Parts of the exercise »
1. In two sentences, sum up the Gaussian process notebook.
2. Return the stretch of the Gaussian process notebook from "Let us now define" through "log-marginal-likelihood (see documentation).".
3. Decide whether each statement agrees with the Gaussian process notebook, answering yes or no and quoting the deciding words: (a) The noise standard deviation is set to 0.3. (b) The first example considers a non-stationary time series. (c) The number of samples is 500.

** Opening Text under study block **

7 min read

PyData Berlin 2019: Gaussian Processes for Timeseries Forecasting

In this notebook we run some experiments to demonstrate how we can use Gaussian Processes in the context of time series forecasting.

This material is part of a talk on Gaussian Process for Time Series Analysis presented at the PyCon DE & PyData 2019 Conference in Berlin.

Video

Slides

Here you can find the slides of the talk.

Suggestions and comments are always welcome!

References:

Prepare Notebook

import numpy as np
import pandas as pd
import matplotlib.pyplot as plt
import seaborn as sns
sns.set()
%matplotlib inline

Example 1

In this first example we consider a seasonal stationary time series.

Generate Data

  • Time Variable

Let us define a “time” variable \(t\in \mathbb{N}\).

# Number of samples. 
n = 1000
# Generate "time" variable. 
t = np.arange(n)
data_df = pd.DataFrame({'t' : t})
  • Seasonal Component

Let us define a function to generate seasonal components (Fourier modes).

# Generate seasonal variables. 
def seasonal(t, amplitude, period):
    """Generate a sinusoidal curve."""
    y1 = amplitude * np.sin((2*np.pi)*t/period) 
    return y1

# Add two seasonal components. 
data_df['s1'] = data_df['t'].apply(lambda t : seasonal(t, amplitude=2, period=40))

# Define target variable. 
data_df['y1'] = data_df['s1']

Let us plot this seasonal variable:

plt.rcParams['figure.figsize'] = [13, 8]

fig, ax = plt.subplots()
sns.lineplot(x='t', y='s1', data=data_df, label='s1', ax=ax) 
ax.set(title='Seasonal Component', xlabel='t', ylabel='')
ax.legend(loc='lower left');
png
  • Gaussian Noise

Finally, we add some noise.

# Set noise standard deviation. 
sigma_n = 0.3
data_df['epsilon'] = np.random.normal(loc=0, scale=sigma_n, size=n)
# Add noise to target variable. 
data_df ['y1'] = data_df ['y1'] + data_df ['epsilon']

Let us plot the resulting data:

fig, ax = plt.subplots()
sns.lineplot(x='t', y='y1', data=data_df, label='y1', ax=ax) 
ax.set(title='Sample Data 1', xlabel='t', ylabel='')
ax.legend(loc='lower left');
png

Define Model

Let us now define the kernel of the gaussian process model. We include the following kernel components (recall that the sum of kernels is againi a kernel):

We add bounds to the kernel hyper-parameters which are optimized by maximizing the log-marginal-likelihood (see documentation).

** Closing Text under study block **
** Opening Records block **

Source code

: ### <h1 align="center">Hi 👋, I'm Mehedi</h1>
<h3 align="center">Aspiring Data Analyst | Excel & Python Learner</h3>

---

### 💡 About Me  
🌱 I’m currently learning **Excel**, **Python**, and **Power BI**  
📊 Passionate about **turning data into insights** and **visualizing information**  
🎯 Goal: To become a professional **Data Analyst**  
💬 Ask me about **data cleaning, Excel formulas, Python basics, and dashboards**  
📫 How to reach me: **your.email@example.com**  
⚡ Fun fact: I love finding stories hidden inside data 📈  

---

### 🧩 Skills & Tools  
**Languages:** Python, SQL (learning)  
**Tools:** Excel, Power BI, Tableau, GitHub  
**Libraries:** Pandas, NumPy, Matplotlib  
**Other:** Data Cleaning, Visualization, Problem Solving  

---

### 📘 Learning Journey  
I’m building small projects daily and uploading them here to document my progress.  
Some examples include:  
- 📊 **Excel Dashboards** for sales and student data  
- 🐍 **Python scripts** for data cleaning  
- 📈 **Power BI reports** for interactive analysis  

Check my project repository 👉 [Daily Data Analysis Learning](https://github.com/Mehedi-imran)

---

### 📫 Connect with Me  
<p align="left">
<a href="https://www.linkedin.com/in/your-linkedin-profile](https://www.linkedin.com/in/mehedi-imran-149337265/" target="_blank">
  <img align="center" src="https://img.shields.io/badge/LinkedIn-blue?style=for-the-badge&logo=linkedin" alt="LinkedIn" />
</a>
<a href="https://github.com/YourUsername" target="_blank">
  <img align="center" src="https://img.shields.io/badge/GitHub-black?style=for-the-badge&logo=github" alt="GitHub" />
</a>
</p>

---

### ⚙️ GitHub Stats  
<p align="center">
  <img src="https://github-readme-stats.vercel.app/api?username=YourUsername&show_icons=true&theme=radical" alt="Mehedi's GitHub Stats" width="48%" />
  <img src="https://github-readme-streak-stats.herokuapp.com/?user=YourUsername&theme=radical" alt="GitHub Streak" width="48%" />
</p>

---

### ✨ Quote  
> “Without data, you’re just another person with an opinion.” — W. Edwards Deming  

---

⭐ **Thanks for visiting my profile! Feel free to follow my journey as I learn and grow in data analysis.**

** Closing Records block **

Answers provided »
1. The notebook runs experiments showing how Gaussian Processes can be used for time series forecasting, as part of a talk presented at the PyCon DE & PyData 2019 Conference in Berlin. Its first example builds a seasonal stationary time series from a sinusoidal component plus Gaussian noise, then defines the kernel of a Gaussian process model whose hyper-parameters are optimized by maximizing the log-marginal-likelihood.

2.
Let us now define the kernel of the gaussian process model. We include the following kernel components (recall that the sum of kernels is againi a kernel):

We add bounds to the kernel hyper-parameters which are optimized by maximizing the log-marginal-likelihood (see documentation).

3.
(a) Yes: "sigma_n = 0.3"
(b) No: "In this first example we consider a seasonal stationary time series."
(c) No: "n = 1000"